• WHAT THE TASK REQUIRES:
What lines in the entries below contain the word "Kadisdik"? Copy all of them.

• INPUT:
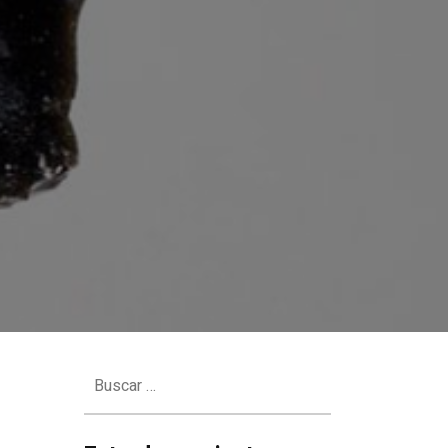
Buscar:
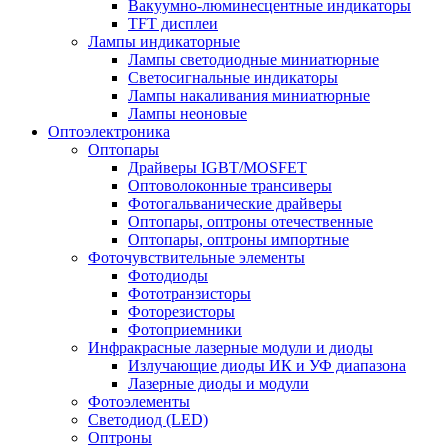
Вакуумно-люминесцентные индикаторы
TFT дисплеи
Лампы индикаторные
Лампы светодиодные миниатюрные
Светосигнальные индикаторы
Лампы накаливания миниатюрные
Лампы неоновые
Оптоэлектроника
Оптопары
Драйверы IGBT/MOSFET
Оптоволоконные трансиверы
Фотогальванические драйверы
Оптопары, оптроны отечественные
Оптопары, оптроны импортные
Фоточувствительные элементы
Фотодиоды
Фототранзисторы
Фоторезисторы
Фотоприемники
Инфракрасные лазерные модули и диоды
Излучающие диоды ИК и УФ диапазона
Лазерные диоды и модули
Фотоэлементы
Светодиод (LED)
Оптроны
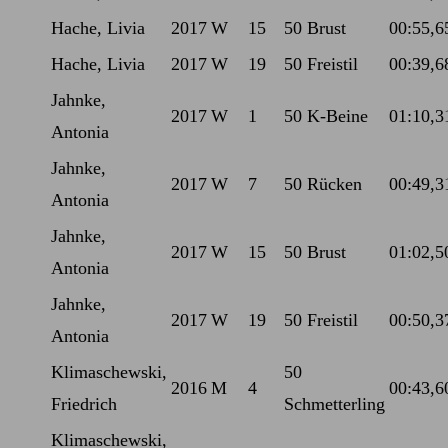
Hache, Livia
2017
W
15
50 Brust
00:55,6
Hache, Livia
2017
W
19
50 Freistil
00:39,6
Jahnke,
2017
W
1
50 K-Beine
01:10,3
Antonia
Jahnke,
2017
W
7
50 Rücken
00:49,3
Antonia
Jahnke,
2017
W
15
50 Brust
01:02,5
Antonia
Jahnke,
2017
W
19
50 Freistil
00:50,3
Antonia
Klimaschewski,
50
2016
M
4
00:43,6
Friedrich
Schmetterling
Klimaschewski,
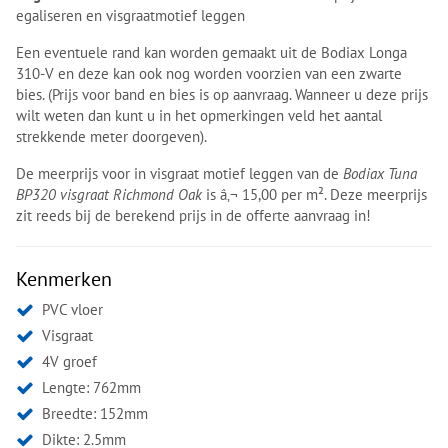
egaliseren en visgraatmotief leggen
Een eventuele rand kan worden gemaakt uit de Bodiax Longa
310-V en deze kan ook nog worden voorzien van een zwarte
bies. (Prijs voor band en bies is op aanvraag. Wanneer u deze prijs
wilt weten dan kunt u in het opmerkingen veld het aantal
strekkende meter doorgeven).
De meerprijs voor in visgraat motief leggen van de
Bodiax Tuna
BP320 visgraat Richmond Oak
is â‚¬ 15,00 per m². Deze meerprijs
zit reeds bij de berekend prijs in de offerte aanvraag in!
Kenmerken
PVC vloer
Visgraat
4V groef
Lengte: 762mm
Breedte: 152mm
Dikte: 2.5mm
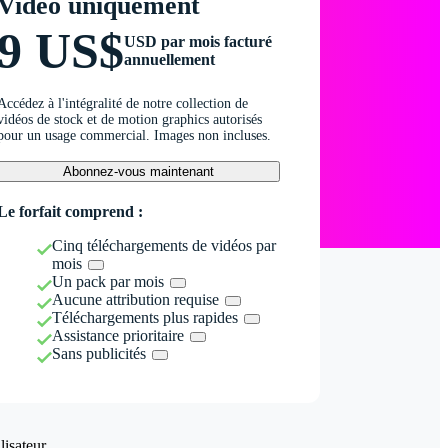
Vidéo uniquement
9 US$
USD par mois facturé
annuellement
Accédez à l'intégralité de notre collection de
vidéos de stock et de motion graphics autorisés
pour un usage commercial. Images non incluses.
Abonnez-vous maintenant
Le forfait comprend :
Cinq téléchargements de vidéos par
mois
Un pack par mois
Aucune attribution requise
Téléchargements plus rapides
Assistance prioritaire
Sans publicités
isateur.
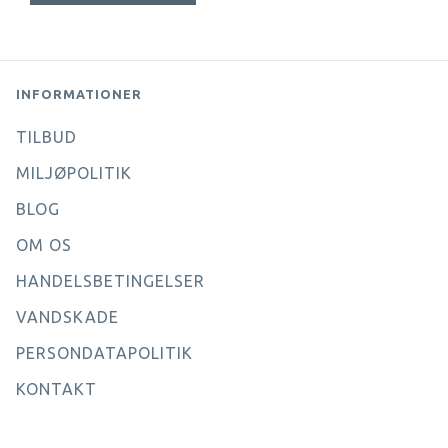
INFORMATIONER
TILBUD
MILJØPOLITIK
BLOG
OM OS
HANDELSBETINGELSER
VANDSKADE
PERSONDATAPOLITIK
KONTAKT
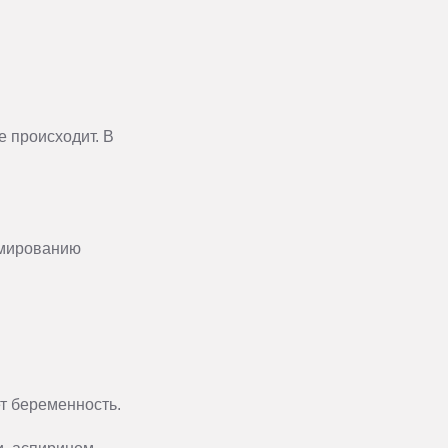
е происходит. В
рмированию
т беременность.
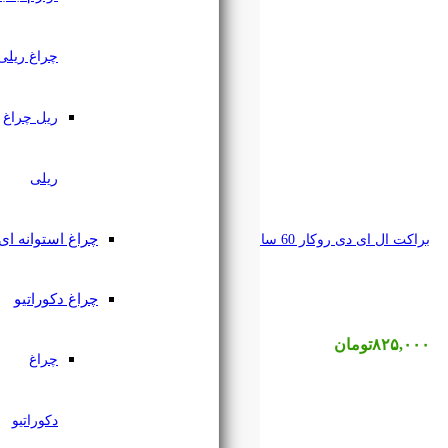
چراغ ریلی
ریل چراغ
ریلی
چراغ استوانه ای
چراغ دکوراتیو
چراغ
دکوراتیو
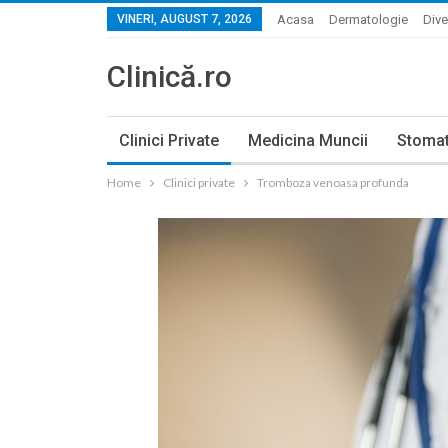
VINERI, AUGUST 7, 2026
Acasa
Dermatologie
Dive
Clinică.ro
Clinici Private
Medicina Muncii
Stomat
Home
Clinici private
Tromboza venoasa profunda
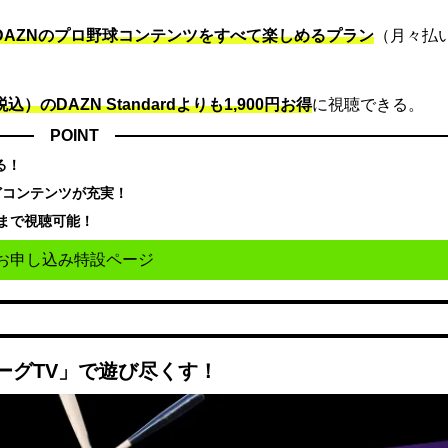
でDAZNのプロ野球コンテンツをすべて楽しめるプラン
（月々払
込）のDAZN Standard​よりも1,900円お得
に視聴できる。
POINT
る！
どコンテンツが充実！
まで視聴可能！
お申し込み特設ページ
ーグTV」で遊び尽くす！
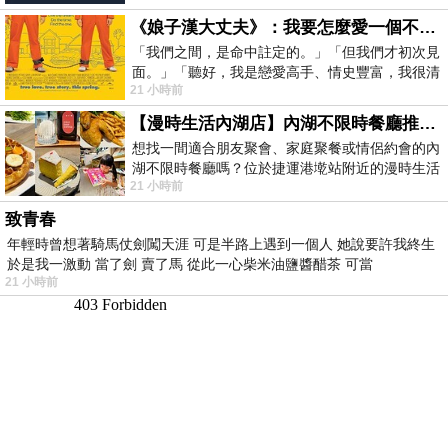
《娘子漢大丈夫》：我要怎麼愛一個不存在的人？
「我們之間，是命中註定的。」「但我們才初次見
面。」「聽好，我是戀愛高手、情史豐富，我很清
21 小時前
楚這種感覺，你我之間的那種感覺，現
【漫時生活內湖店】內湖不限時餐廳推薦｜捷運港墘站美食，聚餐、約會、家庭聚會首選，正餐甜點一次滿足
想找一間適合朋友聚會、家庭聚餐或情侶約會的內
湖不限時餐廳嗎？位於捷運港墘站附近的漫時生活
21 小時前
內湖店，從捷運站步行約4分鐘即可抵
致青春
年輕時曾想著騎馬仗劍闖天涯 可是半路上遇到一個人 她說要許我終生
於是我一激動 當了劍 賣了馬 從此一心柴米油鹽醬醋茶 可當
21 小時前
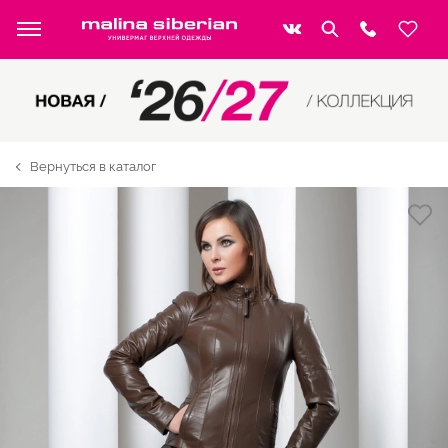
Вернуться в каталог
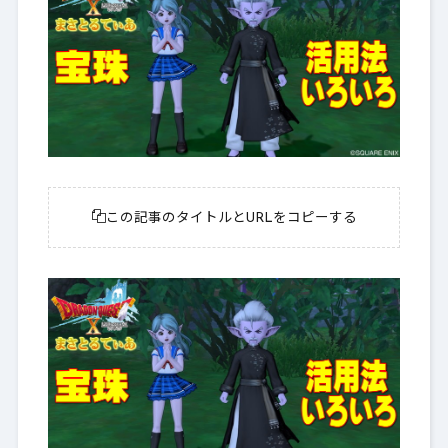
この記事のタイトルとURLをコピーする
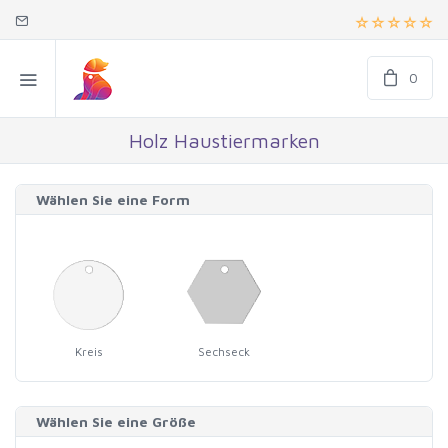
0
Holz Haustiermarken
Wählen Sie eine Form
Kreis
Sechseck
Wählen Sie eine Größe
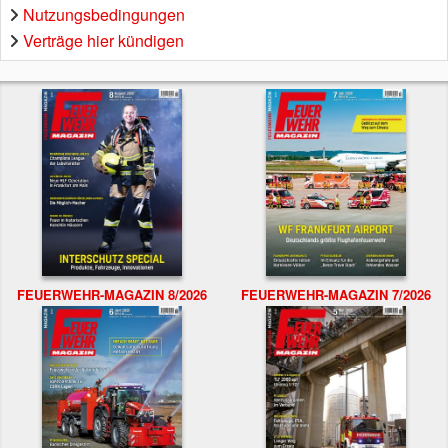
Nutzungsbedingungen
Verträge hier kündigen
FEUERWEHR-MAGAZIN 8/2026
FEUERWEHR-MAGAZIN 7/2026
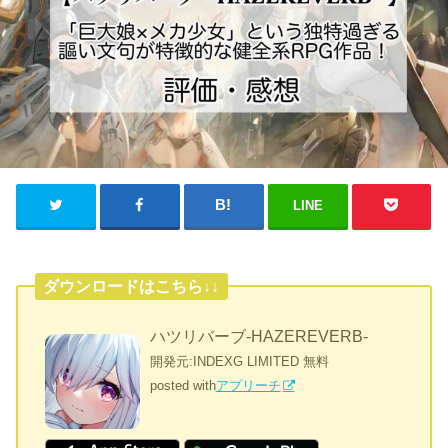
LINE
ダウンロードはこちら↓↓
ハツリバーブ-HAZEREVERB-
開発元:
INDEXG LIMITED
無料
posted with
アプリーチ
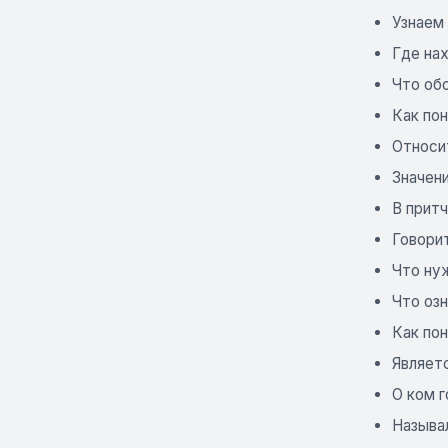
Узнаем 
Где на
Что обо
Как пон
Относит
Значени
В прит
Говорит
Что ну
Что озн
Как пон
Являет
О ком г
Называл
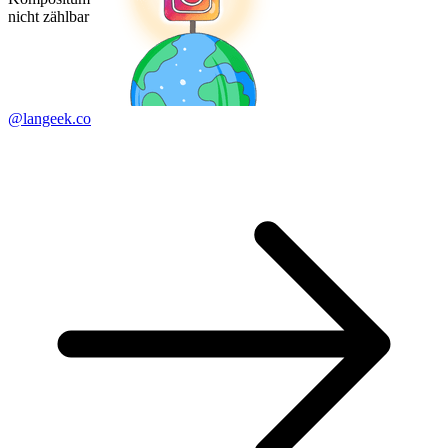
nicht zählbar
@langeek.co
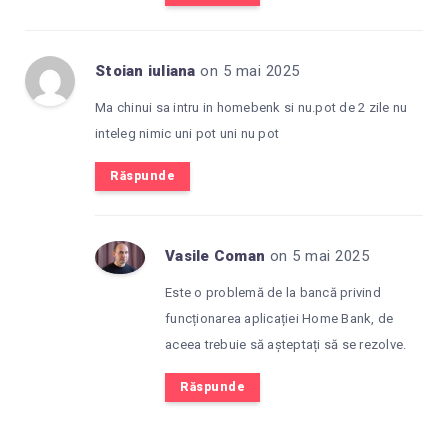
Stoian iuliana
on 5 mai 2025
Ma chinui sa intru in homebenk si nu.pot de 2 zile nu
inteleg nimic uni pot uni nu pot
Răspunde
Vasile Coman
on 5 mai 2025
Este o problemă de la bancă privind
funcționarea aplicației Home Bank, de
aceea trebuie să așteptați să se rezolve.
Răspunde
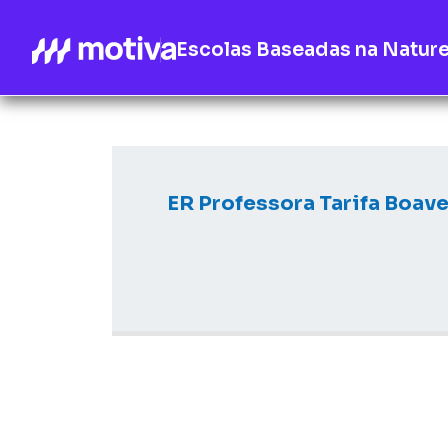
Escolas Baseadas na Natur
ER Professora Tarifa Boave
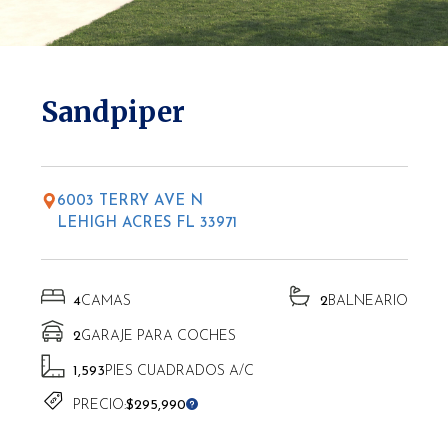
* Las altitudes pueden variar según la ubicación.
Sandpiper
6003 TERRY AVE N
LEHIGH ACRES FL 33971
4
CAMAS
2
BALNEARIO
2
GARAJE PARA COCHES
1,593
PIES CUADRADOS A/C
PRECIO:
$295,990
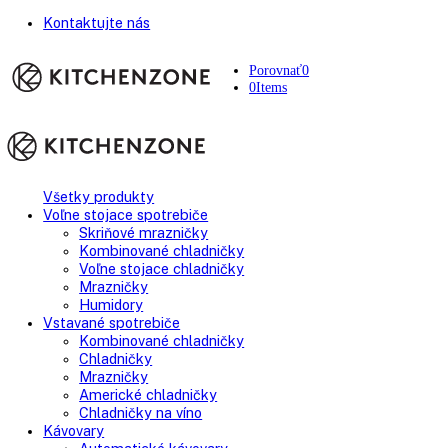
Kontaktujte nás
Porovnať
0
0
Items
Všetky produkty
Voľne stojace spotrebiče
Skriňové mrazničky
Kombinované chladničky
Voľne stojace chladničky
Mrazničky
Humidory
Vstavané spotrebiče
Kombinované chladničky
Chladničky
Mrazničky
Americké chladničky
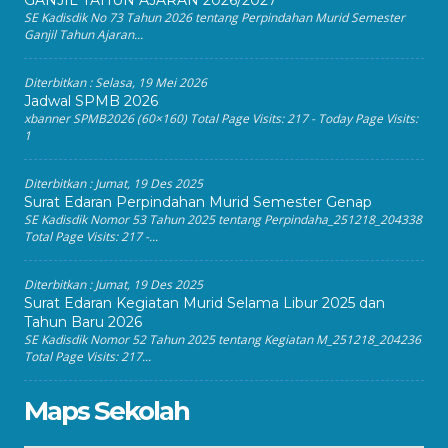
GANJIL TAHUN AJARAN 2026/2027
SE Kadisdik No 73 Tahun 2026 tentang Perpindahan Murid Semester
Ganjil Tahun Ajaran...
Diterbitkan :
Selasa, 19 Mei 2026
Jadwal SPMB 2026
xbanner SPMB2026 (60×160) Total Page Visits: 217 - Today Page Visits:
1
Diterbitkan :
Jumat, 19 Des 2025
Surat Edaran Perpindahan Murid Semester Genap
SE Kadisdik Nomor 53 Tahun 2025 tentang Perpindaha_251218_204338
Total Page Visits: 217 -...
Diterbitkan :
Jumat, 19 Des 2025
Surat Edaran Kegiatan Murid Selama Libur 2025 dan
Tahun Baru 2026
SE Kadisdik Nomor 52 Tahun 2025 tentang Kegiatan M_251218_204236
Total Page Visits: 217...
Maps Sekolah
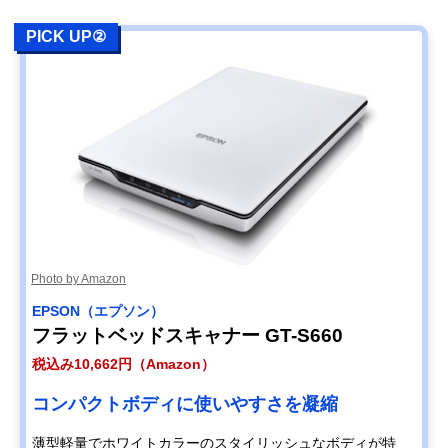
PICK UP②
Photo by Amazon
EPSON（エプソン）
フラットベッドスキャナー GT-S660
税込み10,662円（Amazon）
コンパクトボディに使いやすさを凝縮
薄型軽量でホワイトカラーのスタイリッシュなボディが特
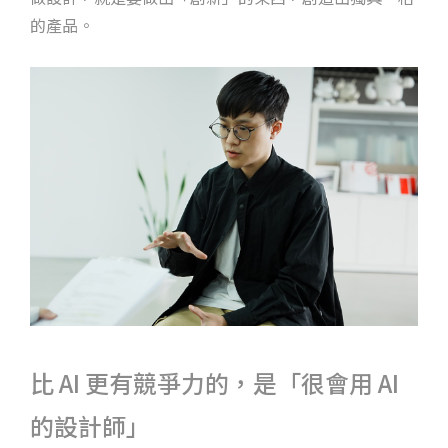
的產品。
比 AI 更有競爭力的，是「很會用 AI
的設計師」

• RESPONSE TO THE EXERCISE:
SE Kadisdik No 73 Tahun 2026 tentang Perpindahan Murid Semester
SE Kadisdik Nomor 53 Tahun 2025 tentang Perpindaha_251218_204338
SE Kadisdik Nomor 52 Tahun 2025 tentang Kegiatan M_251218_204236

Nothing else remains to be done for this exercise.